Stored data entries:
'''

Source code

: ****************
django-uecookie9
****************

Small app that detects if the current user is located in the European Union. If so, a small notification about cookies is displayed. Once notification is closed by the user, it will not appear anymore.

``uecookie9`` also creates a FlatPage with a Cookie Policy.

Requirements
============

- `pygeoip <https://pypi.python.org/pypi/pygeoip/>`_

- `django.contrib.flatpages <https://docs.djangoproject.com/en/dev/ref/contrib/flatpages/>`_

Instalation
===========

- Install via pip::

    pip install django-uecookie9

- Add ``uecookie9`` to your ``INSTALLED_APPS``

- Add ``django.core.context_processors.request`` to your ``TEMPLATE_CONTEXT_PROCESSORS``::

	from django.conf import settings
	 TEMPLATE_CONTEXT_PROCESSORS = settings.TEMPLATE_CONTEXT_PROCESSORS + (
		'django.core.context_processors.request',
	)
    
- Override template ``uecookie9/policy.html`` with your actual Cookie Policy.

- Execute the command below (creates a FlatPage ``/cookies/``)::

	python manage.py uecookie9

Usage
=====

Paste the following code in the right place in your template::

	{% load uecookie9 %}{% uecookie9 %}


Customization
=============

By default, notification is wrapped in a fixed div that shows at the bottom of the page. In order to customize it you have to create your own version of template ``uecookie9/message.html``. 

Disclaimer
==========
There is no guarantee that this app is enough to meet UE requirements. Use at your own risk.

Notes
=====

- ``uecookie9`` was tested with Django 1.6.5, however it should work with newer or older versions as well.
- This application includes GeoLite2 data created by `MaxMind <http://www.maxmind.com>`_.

'''

What you will do: Reproduce every line of the data exactly as it was written.

Solution for this task:
Source code

: ****************
django-uecookie9
****************

Small app that detects if the current user is located in the European Union. If so, a small notification about cookies is displayed. Once notification is closed by the user, it will not appear anymore.

``uecookie9`` also creates a FlatPage with a Cookie Policy.

Requirements
============

- `pygeoip <https://pypi.python.org/pypi/pygeoip/>`_

- `django.contrib.flatpages <https://docs.djangoproject.com/en/dev/ref/contrib/flatpages/>`_

Instalation
===========

- Install via pip::

    pip install django-uecookie9

- Add ``uecookie9`` to your ``INSTALLED_APPS``

- Add ``django.core.context_processors.request`` to your ``TEMPLATE_CONTEXT_PROCESSORS``::

	from django.conf import settings
	 TEMPLATE_CONTEXT_PROCESSORS = settings.TEMPLATE_CONTEXT_PROCESSORS + (
		'django.core.context_processors.request',
	)
    
- Override template ``uecookie9/policy.html`` with your actual Cookie Policy.

- Execute the command below (creates a FlatPage ``/cookies/``)::

	python manage.py uecookie9

Usage
=====

Paste the following code in the right place in your template::

	{% load uecookie9 %}{% uecookie9 %}


Customization
=============

By default, notification is wrapped in a fixed div that shows at the bottom of the page. In order to customize it you have to create your own version of template ``uecookie9/message.html``. 

Disclaimer
==========
There is no guarantee that this app is enough to meet UE requirements. Use at your own risk.

Notes
=====

- ``uecookie9`` was tested with Django 1.6.5, however it should work with newer or older versions as well.
- This application includes GeoLite2 data created by `MaxMind <http://www.maxmind.com>`_.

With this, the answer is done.